Return each line in the listing below that contains the word "déplacements".

::::

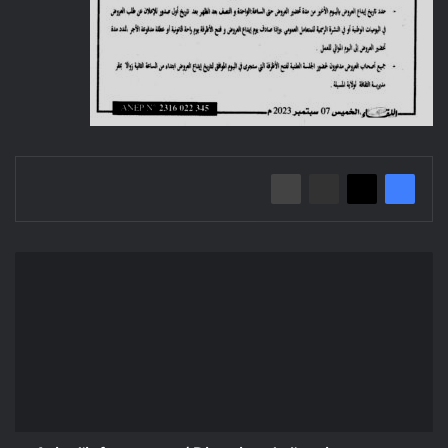
Avis
d'infructueuse/
Direction
de
l'environnement
wilaya
de
M'sila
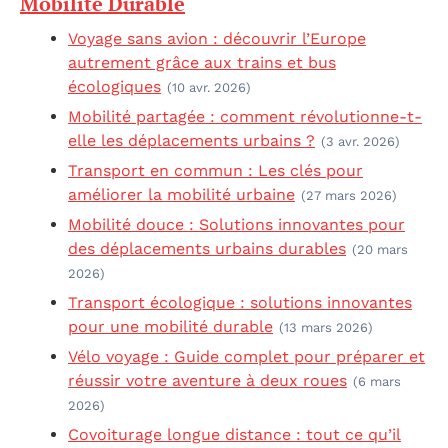
Mobilité Durable
Voyage sans avion : découvrir l’Europe
autrement grâce aux trains et bus
écologiques
(10 avr. 2026)
Mobilité partagée : comment révolutionne-t-
elle les déplacements urbains ?
(3 avr. 2026)
Transport en commun : Les clés pour
améliorer la mobilité urbaine
(27 mars 2026)
Mobilité douce : Solutions innovantes pour
des déplacements urbains durables
(20 mars
2026)
Transport écologique : solutions innovantes
pour une mobilité durable
(13 mars 2026)
Vélo voyage : Guide complet pour préparer et
réussir votre aventure à deux roues
(6 mars
2026)
Covoiturage longue distance : tout ce qu’il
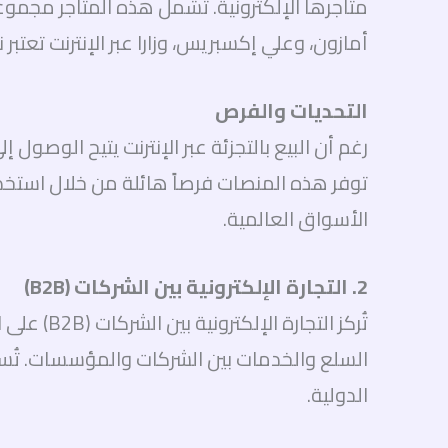
متاجرها الإلكترونية. تشمل هذه المتاجر مجموعة
أمازون، وعلي إكسبريس، وزارا عبر الإنترنت تعتبر
التحديات والفرص
رغم أن البيع بالتجزئة عبر الإنترنت يتيح الوصول
توفر هذه المنصات فرصاً هائلة من خلال استخد
الأسواق العالمية.
2. التجارة الإلكترونية بين الشركات (B2B)
تُركز الت
الدولية.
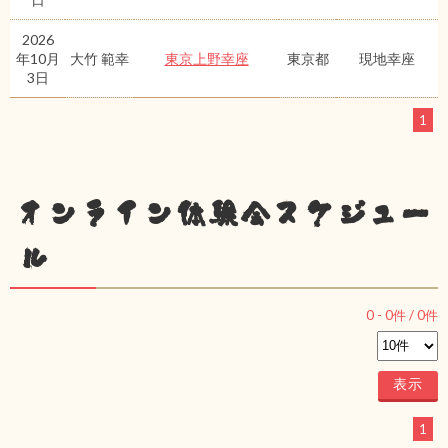
2026
年10月
大竹 範幸
東京上野幸座
東京都
現地幸座
3日
1
オンライン体験会スケジュー
ル
0
-
0
件 /
0
件
1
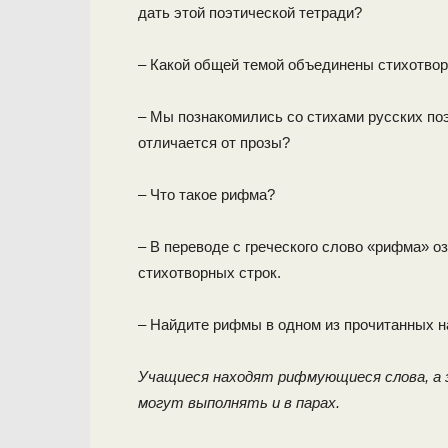
дать этой поэтической тетради?
– Какой общей темой объединены стихотвор
– Мы познакомились со стихами русских поэ
отличается от прозы?
– Что такое рифма?
– В переводе с греческого слово «рифма» о
стихотворных строк.
– Найдите рифмы в одном из прочитанных н
Учащиеся находят рифмующиеся слова, а 
могут выполнять и в парах.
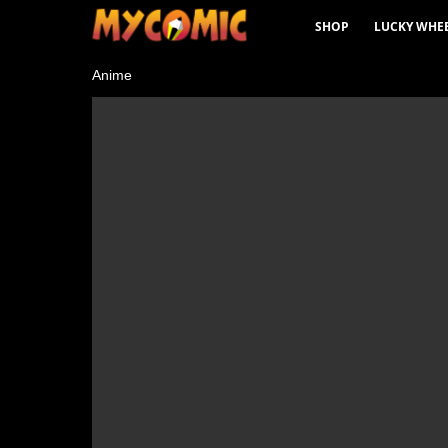
SHOP
LUCKY WHE
နောက်ဆုံး
Anime
ထွက်
လူကြ
ည့်
အများ
ဆုံး
အမျိုး
အစား
ထုတ်ဝေမှု
အချိန်ဇယား
ဆက်လက်
ကြည့်ရှု
ပါ။
အကြိုက်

::::

WRITTEN ANSWER:
elle les déplacements urbains ?
des déplacements urbains durables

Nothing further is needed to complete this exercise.